→ WHAT YOU WILL DO: Exactly as written, print out each entry in the data, with no pictures.

Per-instance keypoint data
──────────

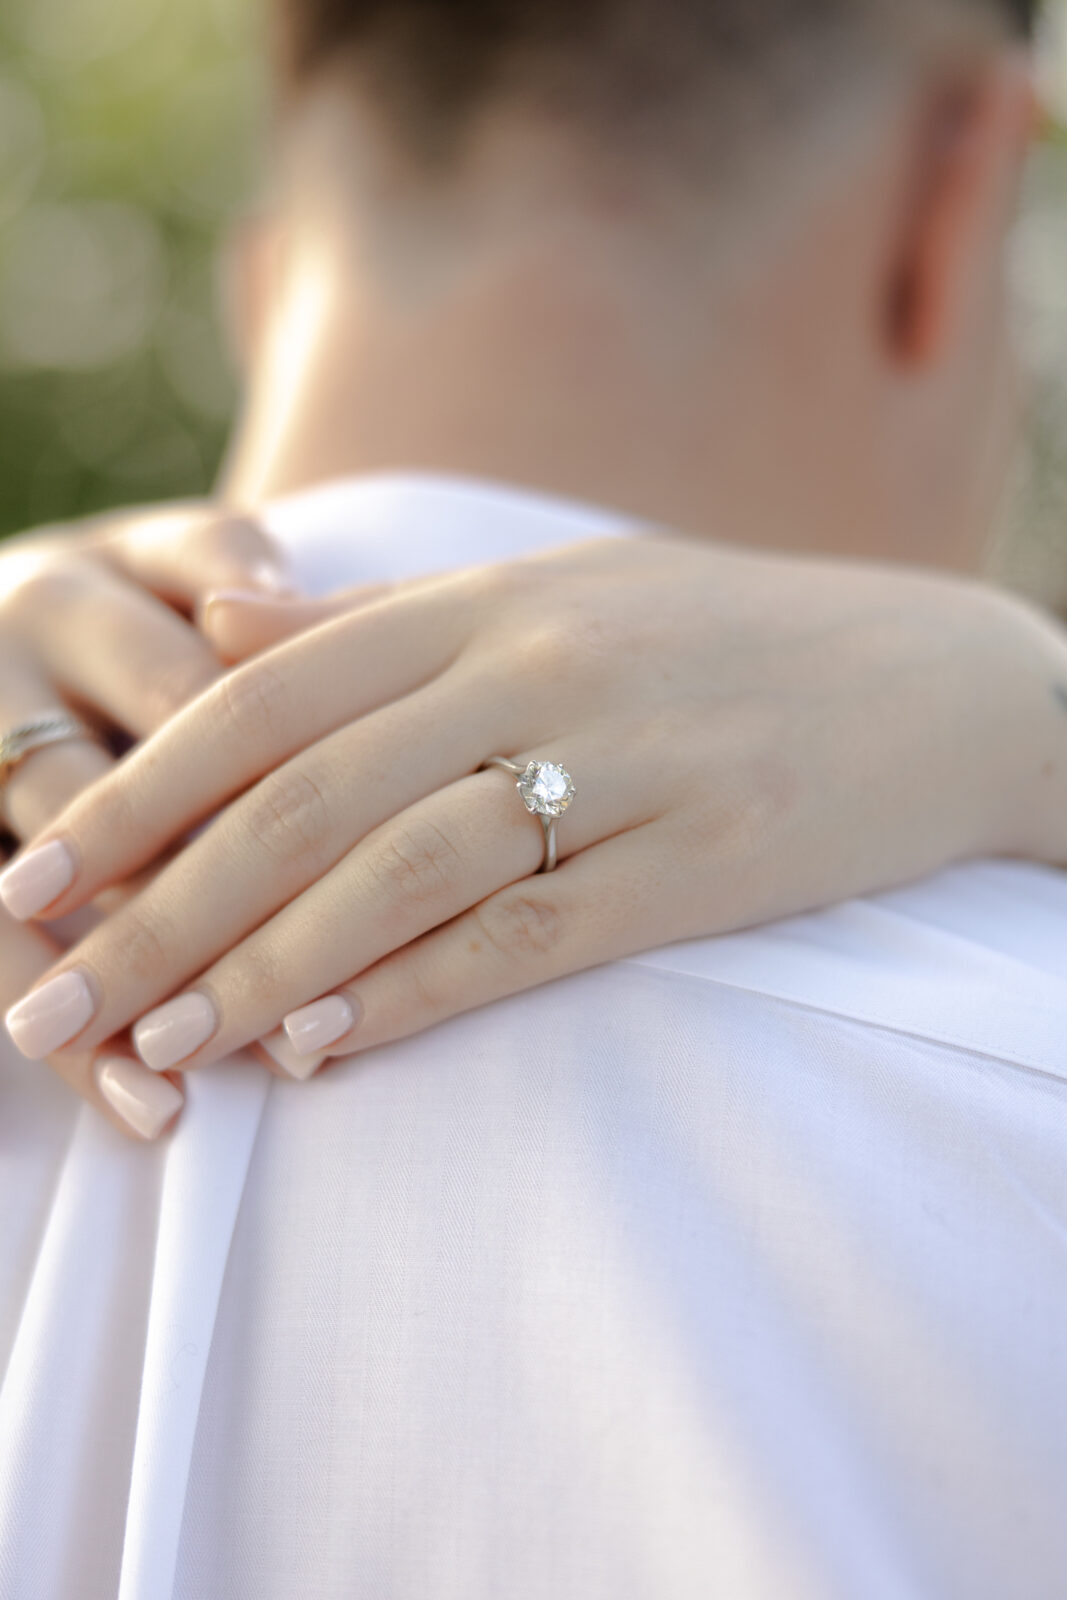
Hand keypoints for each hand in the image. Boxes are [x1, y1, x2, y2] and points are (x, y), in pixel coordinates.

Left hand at [4, 536, 1066, 1104]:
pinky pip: (530, 933)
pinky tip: (322, 1051)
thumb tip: (219, 621)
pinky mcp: (701, 859)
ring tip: (156, 1051)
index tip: (38, 877)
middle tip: (52, 1002)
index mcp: (489, 594)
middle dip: (159, 907)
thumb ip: (383, 620)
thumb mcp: (553, 589)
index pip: (268, 696)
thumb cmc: (727, 639)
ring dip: (263, 969)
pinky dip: (414, 993)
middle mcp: (542, 666)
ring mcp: (627, 761)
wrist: (938, 677)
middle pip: (306, 795)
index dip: (138, 791)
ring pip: (400, 871)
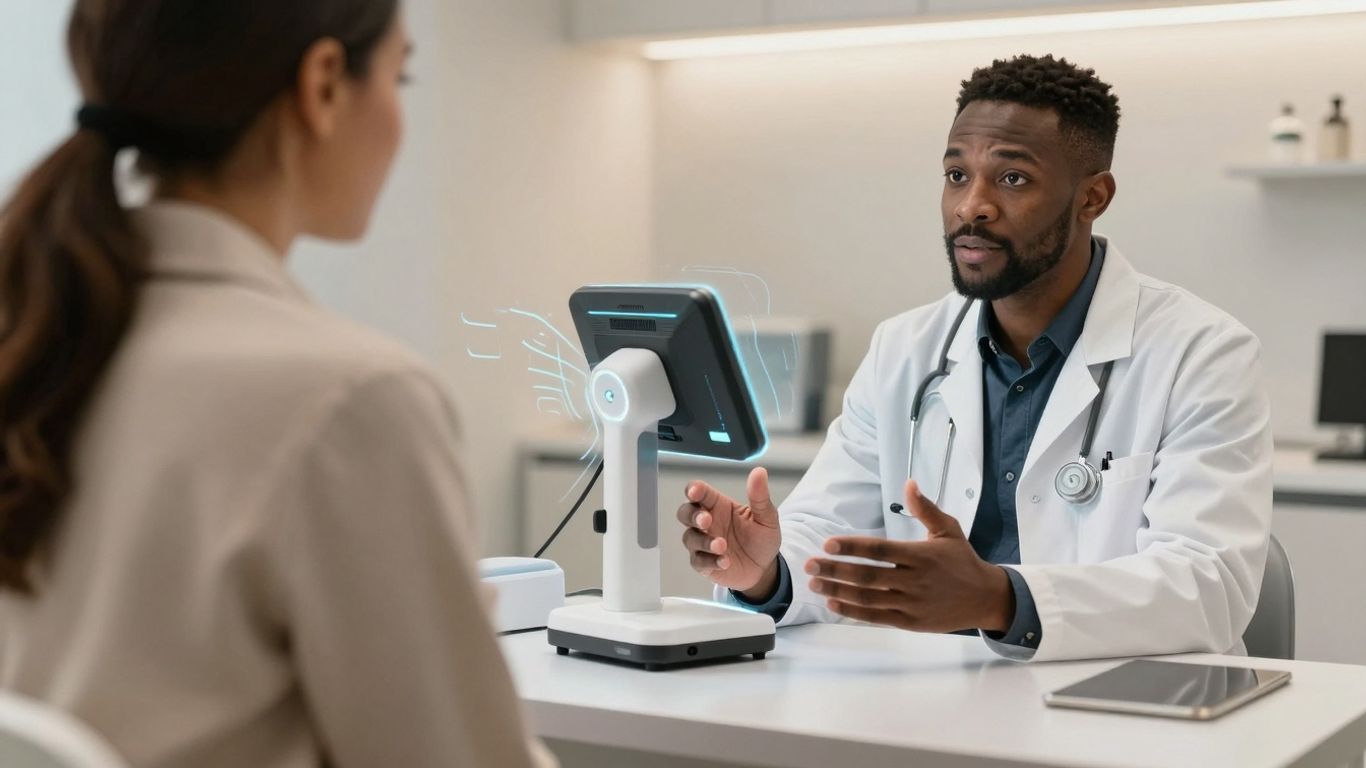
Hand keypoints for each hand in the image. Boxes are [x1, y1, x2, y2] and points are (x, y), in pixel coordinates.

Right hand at [676, 467, 781, 595]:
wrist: (765, 568)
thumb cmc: (761, 539)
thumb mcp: (766, 517)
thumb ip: (760, 496)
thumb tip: (759, 472)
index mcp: (719, 506)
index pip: (699, 492)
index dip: (693, 490)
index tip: (695, 492)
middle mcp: (708, 523)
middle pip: (685, 513)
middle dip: (692, 515)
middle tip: (706, 521)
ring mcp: (703, 543)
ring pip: (690, 537)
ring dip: (704, 541)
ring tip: (722, 546)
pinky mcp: (704, 563)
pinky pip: (698, 561)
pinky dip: (710, 561)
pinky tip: (724, 561)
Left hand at [805, 479, 1013, 632]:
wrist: (986, 598)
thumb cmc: (963, 561)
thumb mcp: (949, 530)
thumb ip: (925, 508)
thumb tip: (909, 483)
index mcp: (921, 555)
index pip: (880, 550)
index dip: (852, 547)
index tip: (828, 543)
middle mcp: (915, 581)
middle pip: (868, 576)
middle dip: (835, 570)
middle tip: (809, 565)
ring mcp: (912, 603)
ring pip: (868, 599)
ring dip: (838, 592)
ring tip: (815, 585)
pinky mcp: (911, 622)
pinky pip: (877, 617)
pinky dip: (853, 612)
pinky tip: (833, 605)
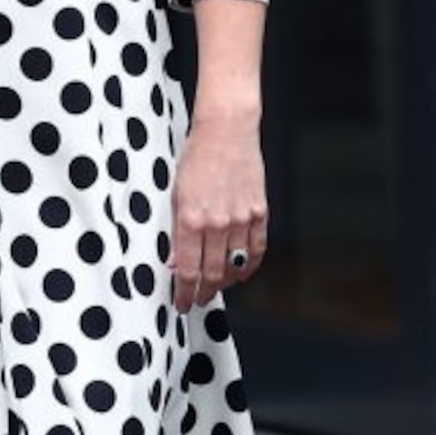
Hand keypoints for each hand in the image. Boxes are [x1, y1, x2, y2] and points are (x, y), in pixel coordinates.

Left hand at [170, 110, 267, 311]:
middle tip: (198, 300)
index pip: (188, 271)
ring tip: (216, 288)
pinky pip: (257, 250)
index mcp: (191, 219)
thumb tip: (175, 262)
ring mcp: (242, 219)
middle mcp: (218, 223)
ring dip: (225, 283)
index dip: (184, 294)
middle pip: (212, 274)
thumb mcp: (175, 195)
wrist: (226, 131)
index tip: (181, 303)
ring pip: (236, 267)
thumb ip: (177, 232)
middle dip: (203, 293)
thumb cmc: (197, 157)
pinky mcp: (260, 212)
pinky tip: (241, 272)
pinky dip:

──────────

→ COMPLETED EXERCISE:
Hand keypoints for each hand in the image. Boxes are [x1, y1, x2, y2] and points are (x, y), in pixel coordinates.

Left hand at [4, 536, 1066, 1104]:
pinky pip: (530, 933)
pinky tip: (322, 1051)
thumb tip: (219, 621)
pinky mcp: (701, 859)
ring tip: (156, 1051)
index tip: (38, 877)
middle tip: (52, 1002)
index mcp: (489, 594)
middle dip: (159, 907)
thumb ip: (383, 620)
thumb mcp: (553, 589)
index pip: (268, 696)
thumb cmc: (727, 639)
ring dip: (263, 969)
pinky dip: (414, 993)
middle mcp: (542, 666)
ring mcp: (627, 761)
wrist: (938, 677)
middle pip: (306, 795)
index dip: (138, 791)
ring pip: (400, 871)
Hand keypoints for each hand in the image. Boxes are [x1, y1, x2, y2] and points are (x, y), in pixel coordinates.

Right hand at [676, 467, 781, 595]:
wrist: (765, 568)
thumb cmc: (761, 539)
thumb mcp: (766, 517)
thumb ip: (760, 496)
thumb tip: (759, 472)
index mcp: (719, 506)
index pip: (699, 492)
index dip: (693, 490)
index tip: (695, 492)
middle mcp: (708, 523)
middle pip: (685, 513)
middle dip: (692, 515)
middle tip: (706, 521)
ring mcp: (703, 543)
ring pip: (690, 537)
ring dip: (704, 541)
ring tip: (722, 546)
pinky mcp: (704, 563)
pinky pip: (698, 561)
pinky dip: (710, 561)
pinky tip: (724, 561)
Left hand at [805, 479, 1013, 632]:
wrist: (986, 598)
thumb cmc: (963, 561)
thumb mcp: (949, 530)
thumb ip: (925, 508)
thumb tip: (909, 483)
index mcp: (921, 555)
index pip: (880, 550)
index dip: (852, 547)
index tip: (828, 543)
middle mcp: (915, 581)
middle pip: (868, 576)
middle dip: (835, 570)
middle tip: (809, 565)
ring mcp: (912, 603)
ring pip: (868, 599)
ring dip: (838, 592)
ring tip: (815, 585)
pinky mcp: (911, 622)
pinky pip: (877, 617)
pinky dip: (853, 612)
pinky tip: (833, 605)
Hand keypoints for each hand in the image. Boxes are [x1, y1, x2, y2] and points are (x, y), in pixel coordinates.

Left hand at [170, 110, 267, 311]:
middle tip: (198, 300)
index pip: (188, 271)
ring tip: (216, 288)
pinky pip: (257, 250)
index mcp: (191, 219)
thumb tip: (175, 262)
ring mcp: (242, 219)
middle mcp: (218, 223)
ring dip: (225, 283)
index dip: (184, 294)
middle pip: (212, 274)
thumb mcp: (175, 195)
wrist: (226, 131)
index tip: (181, 303)
ring pip: (236, 267)
thumb ip: (177, 232)
middle dip: (203, 293)
thumb cmc: (197, 157)
pinky mcp: (260, 212)
pinky tip: (241, 272)
pinky dip:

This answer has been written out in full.